Murr Brewster said...

Any guy in that position who calls me Honey, I call him Sugarpants. None of it really bothers me, but I won't be sixty till later this year.

What I hate is when I go in to the dermatologist about precancerous lesions and they offer to "do something" about my cheek fuzz.

Ian Lidster said...

Firstly, dear Susan, may I apologize for not having been by in a while. I haven't done anywhere near enough touring to the domiciles of valued blogger friends like you.
Endearments directed at older women, hmm. what if the endearment comes from an old crock like I am? The English are great for that and elderly women are regularly called dear, darlin' and luv by virtually all males. What galls me is young female bank clerks calling me by my first name especially if we've never met before.

meno said...

Susan. Susan. Hearing your voice again is like a breath of real air. I am sorry that i was not here to offer long distance support when you lost Flip. I was not capable.

At a certain age, we women become a blur of uninteresting for some people. We don't need those people in our lives.

heartinsanfrancisco said...

Nick,

It does seem extremely retro to be dealing with unwelcome generic endearments at this point in time. And he wasn't even the doctor, but a Physician's Assistant.

Rise,

So happy to see you back after a long hiatus, too. I'm trying to resume some semblance of normalcy, but it isn't easy at all. I do hope you're well.

Murr,

It seems that increasingly, the emphasis is on cosmetics rather than medicine, at least where dermatologists are concerned. Everyone wants to anti-age, but it seems to have slipped their minds that healthiness is a prerequisite.

Ian,

Well, there you go, Ducks. Young bank clerks taking liberties with your given name is also a bit too familiar. Probably no harm is meant, but the impersonal pet names seem a mite disrespectful.

Meno,

It's wonderful to see you back, too. I've missed your grace, humor and kindness, and do hope that your life is beginning to right itself. Sending warmest hugs to you and Em.

Maria Montenegro said...

Hi Susan,
I agree with you. Some of the manifestations of disrespect in this world are enough to gray a ten-year old. If it had been me I would have said, "hunny pumpkins, please can you please address me with Susan? i don't do well with being patronized." [grin] Or, look around the room dumbfounded and ask who it is he's talking to???

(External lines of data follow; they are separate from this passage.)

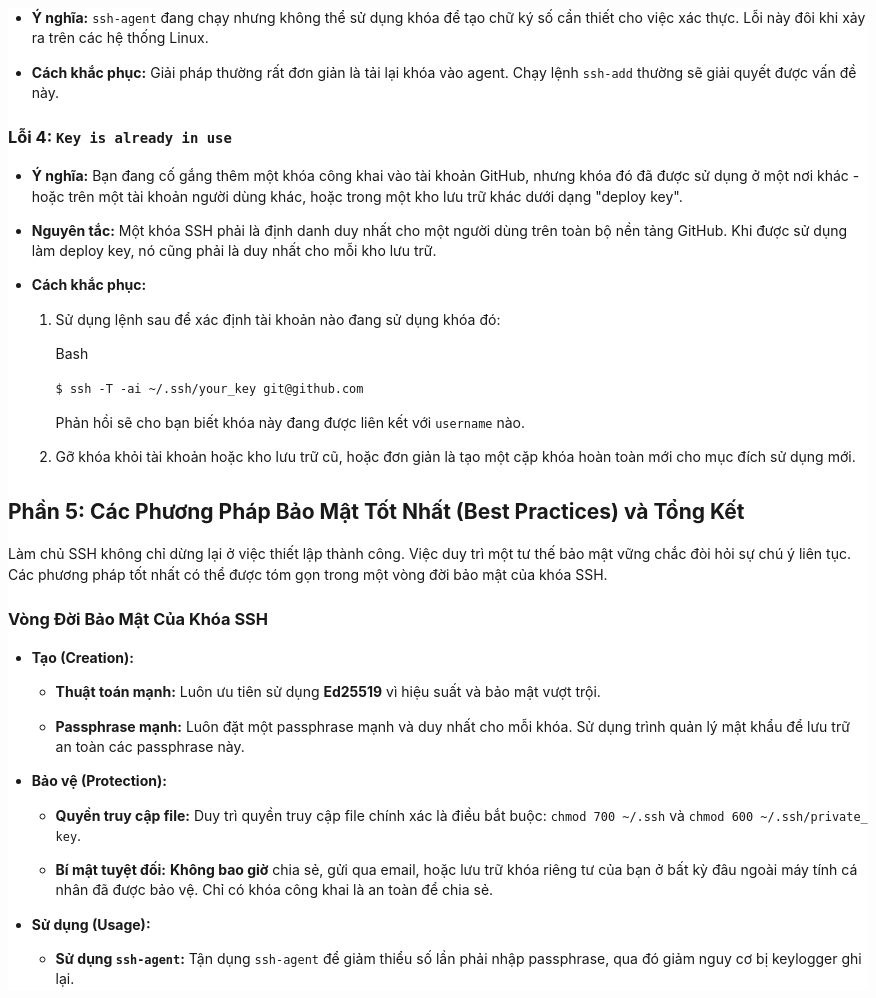 - **Ý nghĩa:** `ssh-agent` đang chạy nhưng không thể sử dụng khóa để tạo chữ ký số cần thiết cho việc xác thực. Lỗi này đôi khi xảy ra trên các hệ thống Linux.
    
- **Cách khắc phục:** Giải pháp thường rất đơn giản là tải lại khóa vào agent. Chạy lệnh `ssh-add` thường sẽ giải quyết được vấn đề này.
    

### Lỗi 4: `Key is already in use`

- **Ý nghĩa:** Bạn đang cố gắng thêm một khóa công khai vào tài khoản GitHub, nhưng khóa đó đã được sử dụng ở một nơi khác - hoặc trên một tài khoản người dùng khác, hoặc trong một kho lưu trữ khác dưới dạng "deploy key".
    
- **Nguyên tắc:** Một khóa SSH phải là định danh duy nhất cho một người dùng trên toàn bộ nền tảng GitHub. Khi được sử dụng làm deploy key, nó cũng phải là duy nhất cho mỗi kho lưu trữ.
    
- **Cách khắc phục:**
    
    1. Sử dụng lệnh sau để xác định tài khoản nào đang sử dụng khóa đó:
        
        Bash
        
        ```
        $ ssh -T -ai ~/.ssh/your_key git@github.com
        ```
        
        Phản hồi sẽ cho bạn biết khóa này đang được liên kết với `username` nào.
        
    2. Gỡ khóa khỏi tài khoản hoặc kho lưu trữ cũ, hoặc đơn giản là tạo một cặp khóa hoàn toàn mới cho mục đích sử dụng mới.
        

## Phần 5: Các Phương Pháp Bảo Mật Tốt Nhất (Best Practices) và Tổng Kết

Làm chủ SSH không chỉ dừng lại ở việc thiết lập thành công. Việc duy trì một tư thế bảo mật vững chắc đòi hỏi sự chú ý liên tục. Các phương pháp tốt nhất có thể được tóm gọn trong một vòng đời bảo mật của khóa SSH.

### Vòng Đời Bảo Mật Của Khóa SSH

- **Tạo (Creation):**
    
    - **Thuật toán mạnh:** Luôn ưu tiên sử dụng **Ed25519** vì hiệu suất và bảo mật vượt trội.
        
    - **Passphrase mạnh:** Luôn đặt một passphrase mạnh và duy nhất cho mỗi khóa. Sử dụng trình quản lý mật khẩu để lưu trữ an toàn các passphrase này.
        
- **Bảo vệ (Protection):**
    
    - **Quyền truy cập file:** Duy trì quyền truy cập file chính xác là điều bắt buộc: `chmod 700 ~/.ssh` và `chmod 600 ~/.ssh/private_key`.
        
    - **Bí mật tuyệt đối:** **Không bao giờ** chia sẻ, gửi qua email, hoặc lưu trữ khóa riêng tư của bạn ở bất kỳ đâu ngoài máy tính cá nhân đã được bảo vệ. Chỉ có khóa công khai là an toàn để chia sẻ.
        
- **Sử dụng (Usage):**
    
    - **Sử dụng `ssh-agent`:** Tận dụng `ssh-agent` để giảm thiểu số lần phải nhập passphrase, qua đó giảm nguy cơ bị keylogger ghi lại.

heartinsanfrancisco said...

Maria,

Subtle. Very subtle. I would have checked in with you beforehand if I'd known what to expect. Honey pumpkins sounds a tad obscene, don't you think? In other words, perfect!

Maria said...

Never put up with that shit. I know exactly how you feel. It is demeaning to women our age and no one says it to women in their 20's or 30's. When I was in my 20's, no doctor would have DARED to call me sweetie or darlin. Now, I get it from store clerks a lot. Or else the "ma'am thing. I also would not put up with anyone chuckling at me. It's like getting clucked under your chin. I've found that when someone calls me sweetie, etc. if I say, "Thanks, lil cutie!" or something similar in a sarcastic voice, they generally shut up. But, you have far more class than I do.